▶ _TASK GOAL_: Could you return all of the records exactly as they stand?

--- TASK INPUTS Enclosed Below ---

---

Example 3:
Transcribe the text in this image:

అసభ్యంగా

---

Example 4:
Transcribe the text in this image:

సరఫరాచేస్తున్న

--- End of Enclosed TASK INPUTS ---

▶ _TASK RESPONSE_:
---

Example 3:
Transcribe the text in this image:

అసభ్యంగా

---

Example 4:
Transcribe the text in this image:

సరఫరాచేస్తున్న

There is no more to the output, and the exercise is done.